Jonee Brigham, an associate fellow of the Institute on the Environment, has a hard time explaining things without a visual representation.
While discussing one of her art education projects, she stopped mid-sentence to bring up a photo she said would better tell the story — a snapshot of a young girl watering a tiny, green plant.
The girl was a part of Brigham’s “Earth Systems Journey” education project, which Brigham discussed on Wednesday at the University of Minnesota. Using art forms like photography, drawing and music, the project aims to educate children on water processes.
Lessons on the environment can be challenging to teach, experts say, but art can make them easier to understand and is a method for promoting environmental issues that’s growing in popularity.
“One of the things art does is kind of help make the environment more relevant,” Brigham said. “It helps recast environmental issues as not just scientific issues or just something that regulators, scientists and politicians are figuring out.”
Art-led education can empower people to live more sustainably and supports a number of environmentally friendlysuggestions, like those from the Minnesota Pollution Control Agency, Brigham said.
She said her work incorporates some of MPCA’s guidelines, like emphasizing environment issues’ relevance and making some issues that can’t be seen, like air pollution, visible.
Sarah Nassif, an independent Minneapolis artist who studied botany, now teaches area elementary students about plant varieties.

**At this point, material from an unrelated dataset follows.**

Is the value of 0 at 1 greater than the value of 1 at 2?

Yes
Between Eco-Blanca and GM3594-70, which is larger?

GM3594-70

She said she uses art to teach about the environment because it’s approachable and accessible for all ages.
Nassif said traditional environment education can sometimes be intimidating because a lot of the information is pessimistic. But art and observing nature, she said, can be a stepping-stone that leads to interests in issues like climate change or pollution.

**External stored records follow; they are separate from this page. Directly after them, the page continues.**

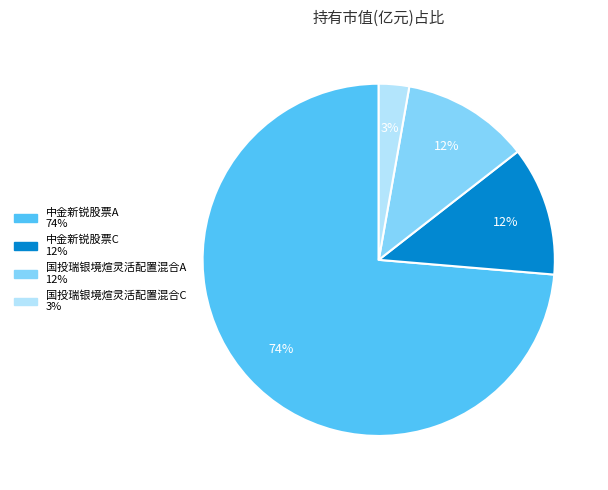

The 中金新锐股票C slice represents 12% of the pie. True or false?

True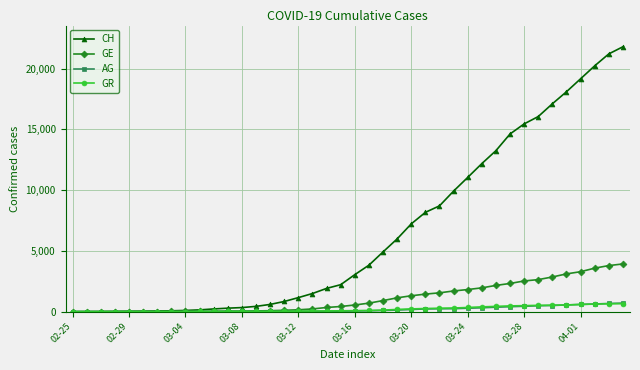

At how many categories does at least one series exceed 6835?

16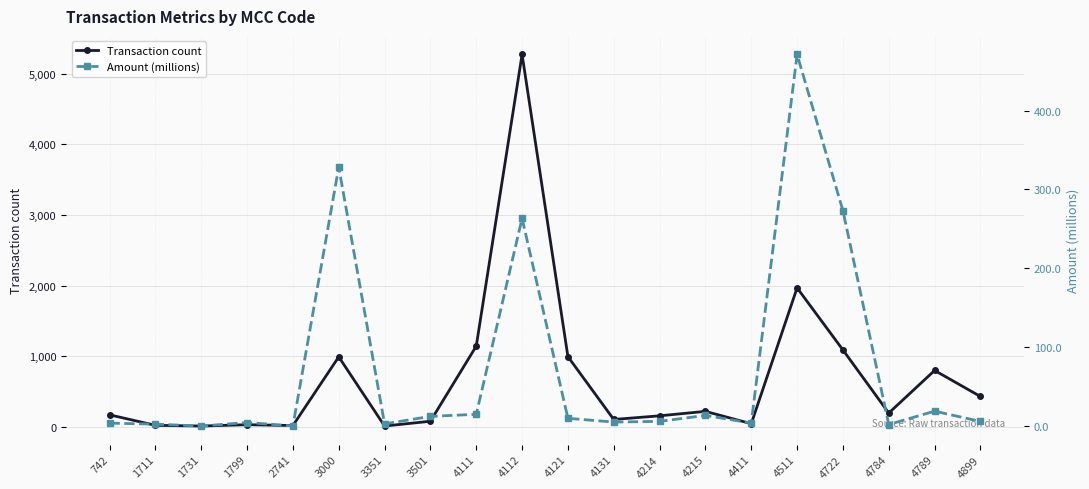

Does the chart display data point markers on the line(s)?

Yes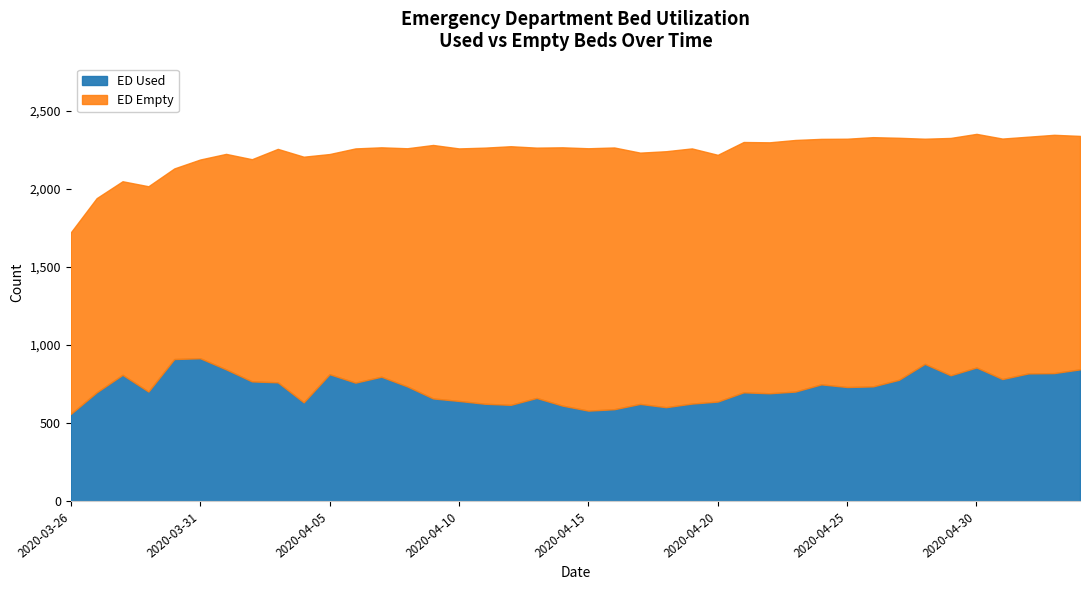

True or false: ED Used and ED Empty intersect in this chart.

False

“Nature is there for everybody, and it’s universally accessible,” Nassif said. “But sometimes it’s like being at a party where you don’t know the names of any of the people, and it’s like, ‘I don’t know what I’m supposed to be doing here,’ or ‘Why should I care?’ Sometimes you need somebody to introduce you.”
The University has recently introduced classes that use art for teaching about the environment, such as “Art and Ecology: The Greening of the Imagination,” which starts in the fall.
Associate art professor Christine Baeumler has been encorporating environmental issues, like extinction and land degradation, in her paintings for about 20 years and now teaches some of the University’s new classes.
“Given the kind of issues that we are facing environmentally, it really requires us to exercise our imagination, whether we’re artists or students or scientists,” she said.
Baeumler has seen several students at the University engage in projects involving art and the environment in and outside of class, she said — especially recently.
But using art to connect people to the environment isn’t a new concept, said University art history professor Jane Blocker, who teaches about the history of art and the environment.
Even centuries ago, artists said landscape paintings inspire feelings of beauty or a connection with the environment, Blocker said.
In the 1960s, artists began taking on the role of environmental activists, she said, and the practice has continued since.
“I can point to individual artists who’ve been doing this for a long time,” Blocker said. “But I think that there are a couple of trends that are happening.”
Minneapolis Instinct Art Gallery director John Schuerman said he thinks one of those trends is promoting social change through art.
“Art is a vehicle, and it’s always there to help usher in social change, and I think that that will always be one of the roles that art plays,” he said.
Though Schuerman has been curating art shows for about a decade, he said he wasn’t presented with environmentally-themed shows until a few years ago. He has worked on four since.
Brigham said one reason environmental art could be gaining momentum is because interdisciplinary approaches to education are increasing in popularity.
She said she knows from experience that it’s easier to be passionate about something after seeing it or hearing its story in an engaging way.
“I’m interested in visual expression, and I think there’s a way to work towards environmental change from any way of seeing,” Brigham said.